In the entries below, find the line with "1 Min. Lesezeit" and the line with "zu einem ausgiebigen Bummel ein. Vielerorts"; copy them and every line between them exactly, but not the pictures.
┌─ Dataset extract
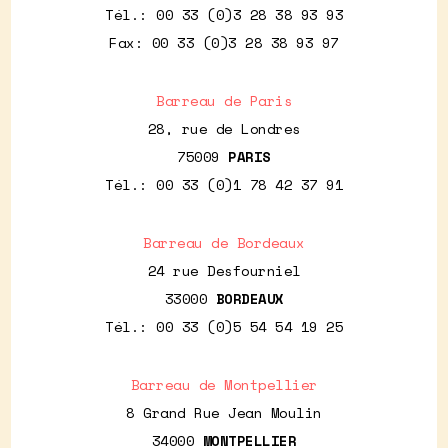
Tél.: 00 33 (0)3 28 38 93 93
Fax: 00 33 (0)3 28 38 93 97
Barreau de Paris
28, rue de Londres
75009
PARIS
Tél.: 00 33 (0)1 78 42 37 91
Barreau de Bordeaux
24 rue Desfourniel
33000
BORDEAUX
Tél.: 00 33 (0)5 54 54 19 25
Barreau de Montpellier
8 Grand Rue Jean Moulin
34000
MONTPELLIER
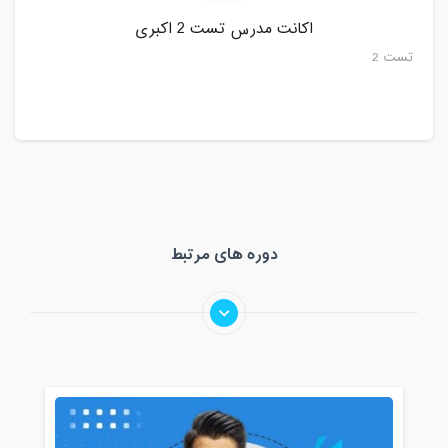
اکانت مدرس تست 2 اکبری
تست 2
دوره های مرتبط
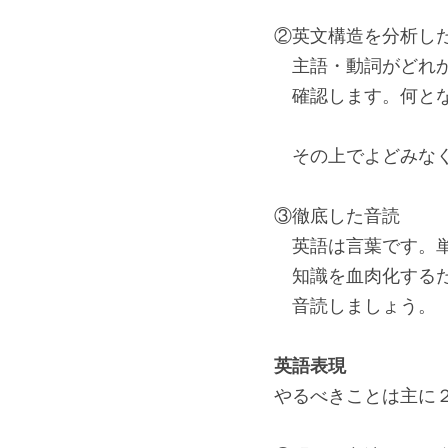
②英文構造を分析し
　主語・動詞がどれ
　確認します。何と
　その上でよどみな
③徹底した音読
　英語は言葉です。
　知識を血肉化する
　音読しましょう。
英語表現
やるべきことは主に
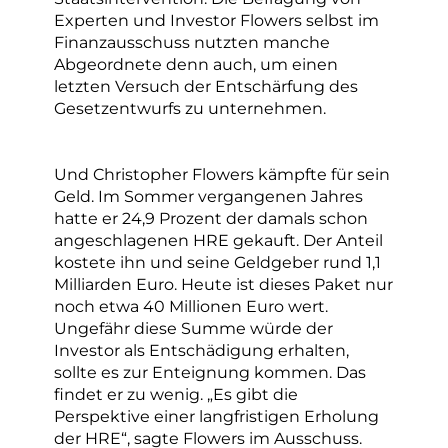
Experten und Investor Flowers selbst im
Finanzausschuss nutzten manche
Abgeordnete denn auch, um einen
letzten Versuch der Entschärfung des
Gesetzentwurfs zu unternehmen.
Und Christopher Flowers kämpfte für sein
Geld. Im Sommer vergangenen Jahres
hatte er 24,9 Prozent der damals schon
angeschlagenen HRE gekauft. Der Anteil
kostete ihn und seine Geldgeber rund 1,1
Milliarden Euro. Heute ist dieses Paket nur
noch etwa 40 Millionen Euro wert.
Ungefähr diese Summe würde der
Investor als Entschädigung erhalten,
sollte es zur Enteignung kommen. Das
findet er zu wenig. „Es gibt die
Perspektive einer langfristigen Erholung
der HRE“, sagte Flowers im Ausschuss.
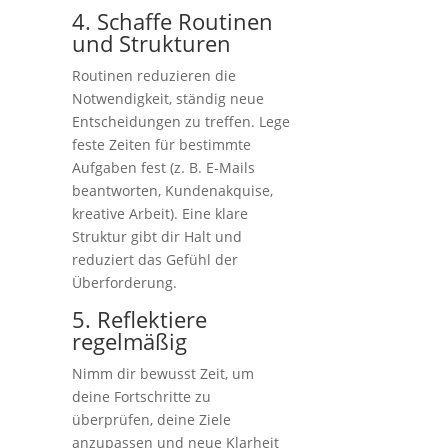
4. Schaffe Routinen
und Strukturen
Routinen reduzieren die
Notwendigkeit, ständig neue
Entscheidungen zu treffen. Lege
feste Zeiten für bestimmte
Aufgaben fest (z. B. E-Mails
beantworten, Kundenakquise,
kreative Arbeit). Eine klare
Struktur gibt dir Halt und
reduziert das Gefühl der
Überforderung.
5. Reflektiere
regelmäßig
Nimm dir bewusst Zeit, um
deine Fortschritte zu
überprüfen, deine Ziele
anzupassen und neue Klarheit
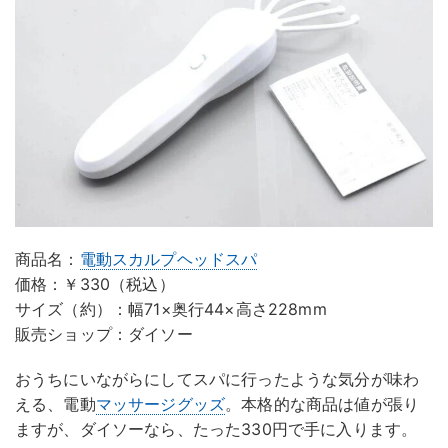
商品名：
電動スカルプヘッドスパ
価格：￥330（税込）
サイズ（約）：幅71×奥行44×高さ228mm
販売ショップ：ダイソー
おうちにいながらにしてスパに行ったような気分が味わ
える、電動
マッサージグッズ
。本格的な商品は値が張り
ますが、ダイソーなら、たった330円で手に入ります。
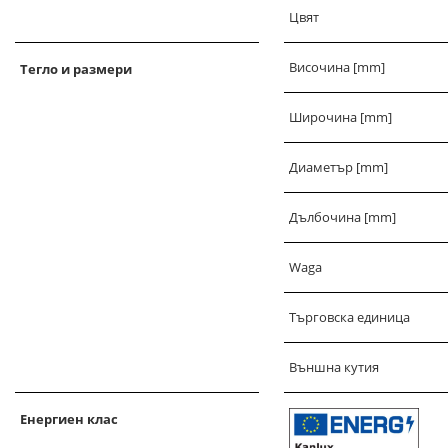
Цвят
Височина [mm]
Тегло и размери
Широчина [mm]
Диаметър [mm]
Дълбочина [mm]
Waga
Търговска единица
Външна кутия
Енергиен клас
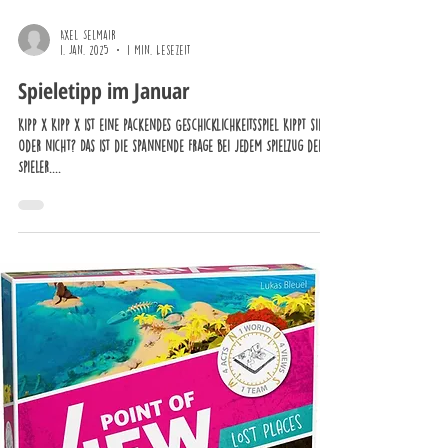
Axel Selmair
1. Jan. 2025
1 Min. Lesezeit
Spieletipp im Januar
Kipp X Kipp X ist eine packendes Geschicklichkeitsspiel Kippt sie
oder nicht? Das ist die spannende Frage bei jedem Spielzug der
Spieler....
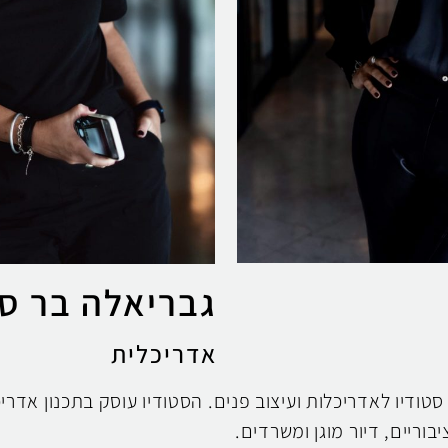
גבריאלה בר ס
אדריכלית
ו סטודיו לאדריכלות ועיצוב פנים. הסטודיו עוסק בתכנון אדריכ
וריים, דיור מוגן ומשרדים.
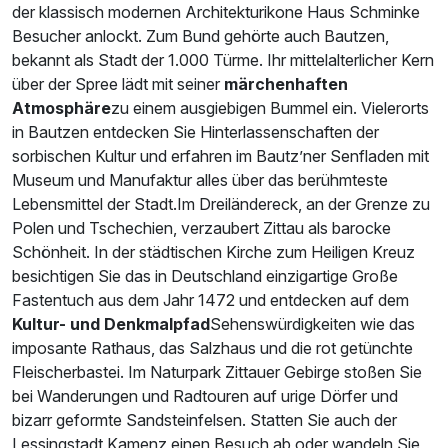
der klassisch modernen Architekturikone Haus Schminke
Besucher anlockt. Zum Bund gehörte auch Bautzen,
bekannt als Stadt der 1.000 Türme. Ihr mittelalterlicher Kern
über der Spree lädt mit seiner
märchenhaften
Atmosphäre
zu einem ausgiebigen Bummel ein. Vielerorts
in Bautzen entdecken Sie Hinterlassenschaften der
sorbischen Kultur und erfahren im Bautz’ner Senfladen mit
Museum und Manufaktur alles über das berühmteste
Lebensmittel der Stadt.Im Dreiländereck, an der Grenze zu
Polen und Tschechien, verzaubert Zittau als barocke
Schönheit. In der städtischen Kirche zum Heiligen Kreuz
besichtigen Sie das in Deutschland einzigartige Große
Fastentuch aus dem Jahr 1472 und entdecken auf dem
Kultur- und Denkmalpfad
Sehenswürdigkeiten wie das
imposante Rathaus, das Salzhaus und die rot getünchte
Fleischerbastei. Im Naturpark Zittauer Gebirge stoßen Sie
bei Wanderungen und Radtouren auf urige Dörfer und
bizarr geformte Sandsteinfelsen. Statten Sie auch der
Lessingstadt Kamenz einen Besuch ab oder wandeln Sie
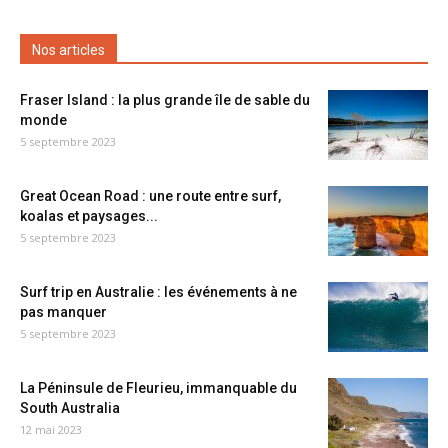
Nos articles
Fraser Island : la plus grande île de sable du
monde
5 septembre 2023
Great Ocean Road : une route entre surf,
koalas et paysages...
5 septembre 2023
Surf trip en Australie : les événements à ne
pas manquer
5 septembre 2023
La Péninsule de Fleurieu, immanquable du
South Australia
12 mai 2023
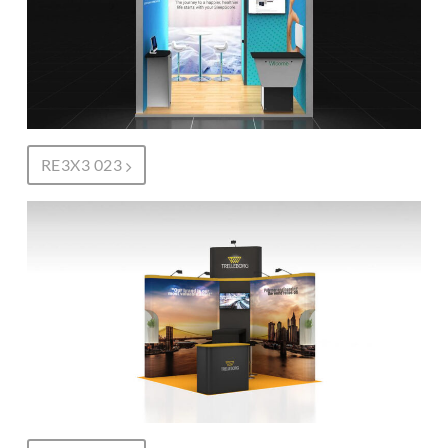
RE3X3 023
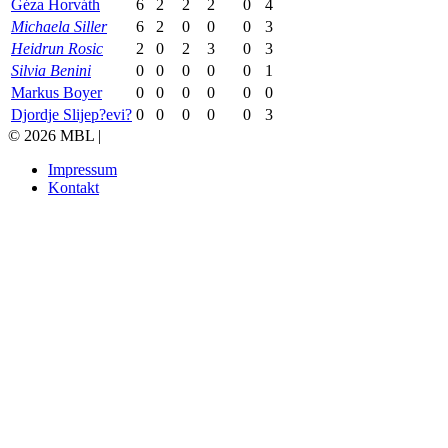
Géza Horváth
6
2
2
2
0
4
Michaela Siller
6
2
0
0
0
3
Heidrun Rosic
2
0
2
3
0
3
Silvia Benini
0
0
0
0
0
1
Markus Boyer
0
0
0
0
0
0
Djordje Slijep?evi?
0
0
0
0
0
3
© 2026 MBL |
Impressum
Kontakt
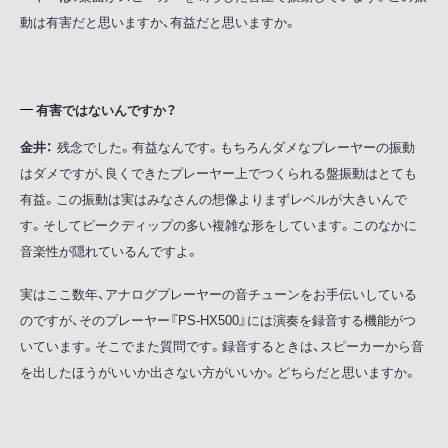
動は有害だと思いますか、有益だと思いますか。
有害ではないんですか？
金井：
残念でした。有益なんです。もちろんダメなプレーヤーの振動
はダメですが、良くできたプレーヤー上でつくられる盤振動はとても
有益。この振動は実はみなさんの想像よりまずレベルが大きいんで
す。そしてピークディップの多い複雑な形をしています。このなかに
音楽性が隠れているんですよ。
実はここ数年、アナログプレーヤーの音チューンをお手伝いしている
のですが、そのプレーヤー『PS-HX500』には演奏を録音する機能がつ
いています。そこでまた質問です。録音するときは、スピーカーから音
を出したほうがいいか出さない方がいいか。どちらだと思いますか。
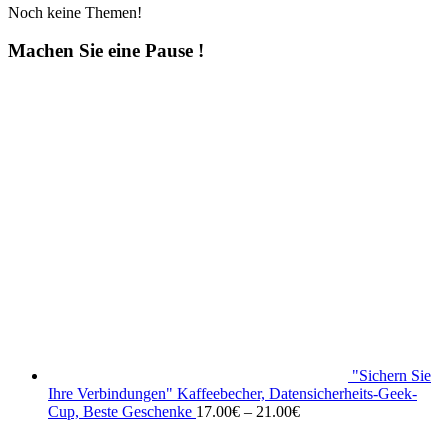
Noch keine Themen!
Machen Sie eine Pause !
"Sichern Sie
Ihre Verbindungen" Kaffeebecher, Datensicherheits-Geek-
Cup, Beste Geschenke
17.00
€
–
21.00
€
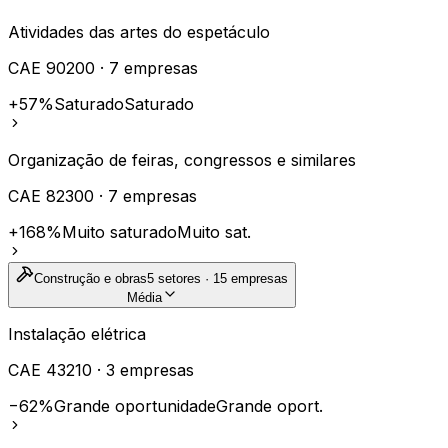
Atividades das artes do espetáculo
CAE
90200
·
7
empresas
+57%
Saturado
Saturado
Organização de feiras, congressos e similares
CAE
82300
·
7
empresas
+168%
Muito saturado
Muito sat.
Construção e obras
5
setores ·
15
empresas
Média
Instalação elétrica
CAE
43210
·
3
empresas
−62%
Grande oportunidade
Grande oport.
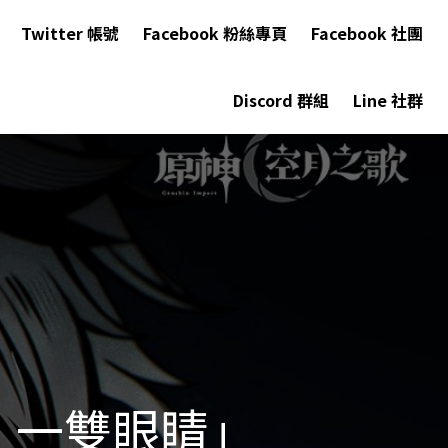
Twitter 帳號
Facebook 粉絲專頁
Facebook 社團
Discord 群組
Line 社群
，一雙眼睛」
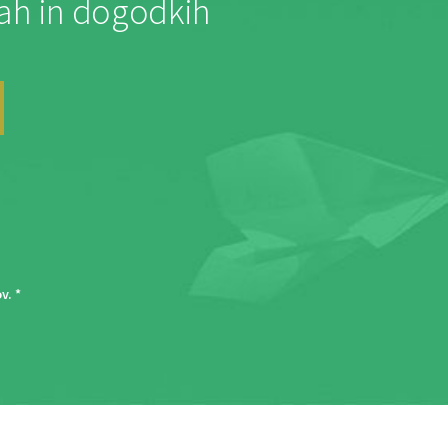
jah in dogodkih
ov
. *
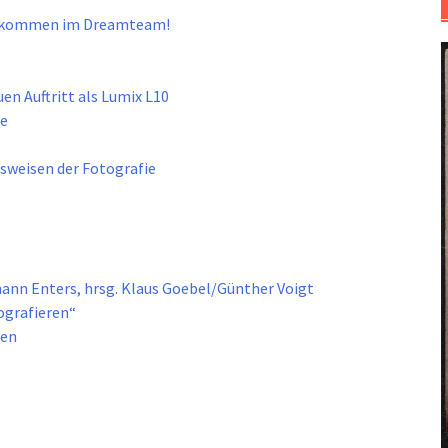
illkommen im Dreamteam!
n Auftritt als Lumix L10
he
sweisen der Fotografie
ann Enters, hrsg. Klaus Goebel/Günther Voigt
ografieren“
ben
└─
Result:
1 Min. Lesezeit
Spieletipp im Januar
Kipp X Kipp X ist eine packendes Geschicklichkeitsspiel Kippt sie
oder nicht? Das ist die spannende Frage bei jedem Spielzug der
Spieler....
גבריאלה בר ס
אדריכלית
ו סטודיו לאדריכלות ועיצוב פנים. הסטודיו עוסק בתכנון אדריכ
וריים, דיור מוגן ומשרדים.
der klassisch modernen Architekturikone Haus Schminke
Besucher anlockt. Zum Bund gehörte auch Bautzen,
bekannt als Stadt der 1.000 Türme. Ihr mittelalterlicher Kern
über der Spree lädt mit seiner
märchenhaften
Atmosphäre
zu einem ausgiebigen Bummel ein. Vielerorts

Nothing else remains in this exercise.